あらかじめ自分なりのデコイのイメージがあったので、それになんとなく近いかたちを探したら、すぐに求めるものが眼に入ってきた。首から頭につながる部分は風化した枝。胴体は建材の端材。後者は工事現場もしくは浜での焚き火で燃やされたのだろうか、炭化して黒ずんでいたが、竹で表面をこすっているうちに深い茶褐色に変容していった。おまけはついでに拾った「へそ石」。かつては露呈する三浦半島最古の地層「葉山層」からたくさん産出したであろう深海生物の巣穴まわりの砂や泥が凝固(コンクリーション)した石。地層が人工コンクリートで覆われ、大量の砂利で波打ち際が養浜工事された近年ではレアな打ち上が物になりつつある。久々に見つけてオッ!と思わず小躍りしてしまった(笑)。

家に戻ったら黒豆大福をおやつとして自作するつもりだったが、素材を前にコーヒー飲みながらひと息ついていたら、すぐに手がけたくなってカッターとヤスリだけで製作開始。
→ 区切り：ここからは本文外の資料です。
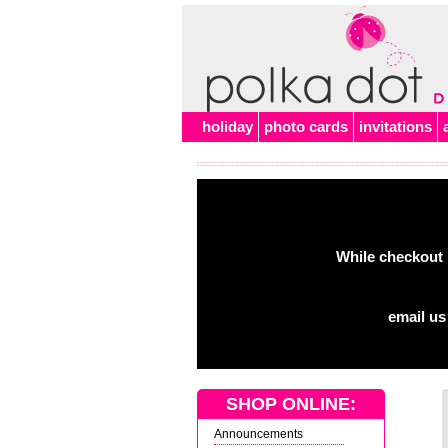
holiday
photo cards
invitations
While checkout 
email us
SHOP ONLINE:
Announcements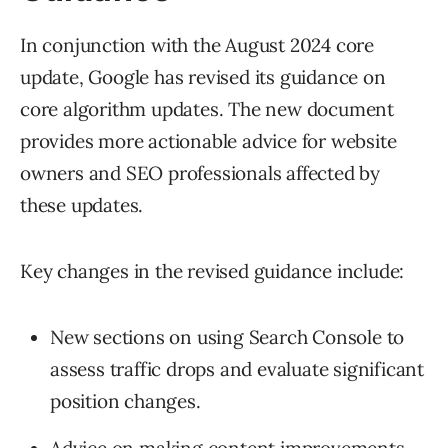
In conjunction with the August 2024 core
update, Google has revised its guidance on
core algorithm updates. The new document
provides more actionable advice for website
owners and SEO professionals affected by
these updates.
Key changes in the revised guidance include:
New sections on using Search Console to
assess traffic drops and evaluate significant
position changes.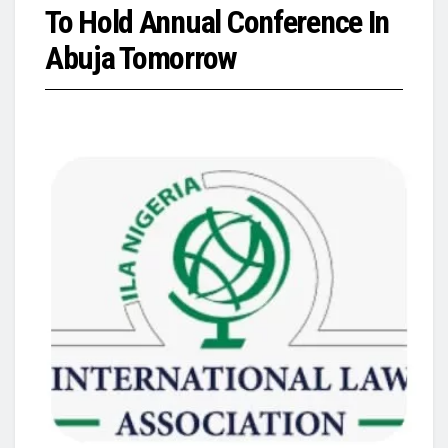
To Hold Annual Conference In
Abuja Tomorrow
脳内ヴィジュアルには、ごく限られた道具で小物を創作し、脱獄を図る囚人の姿が浮かび、像を重ねた(笑)。無心になって鳥をかたどっていく。その静穏な時間がたまらなく愛おしく楽しい。

胴体に穴を開けて首を押し込んで固定。接着剤も使わず小一時間で出来上がり。なかなか佳い感じじゃないの?と自己満足。次はもう少し凝った流木の鳥を目指してみようかと欲が湧く。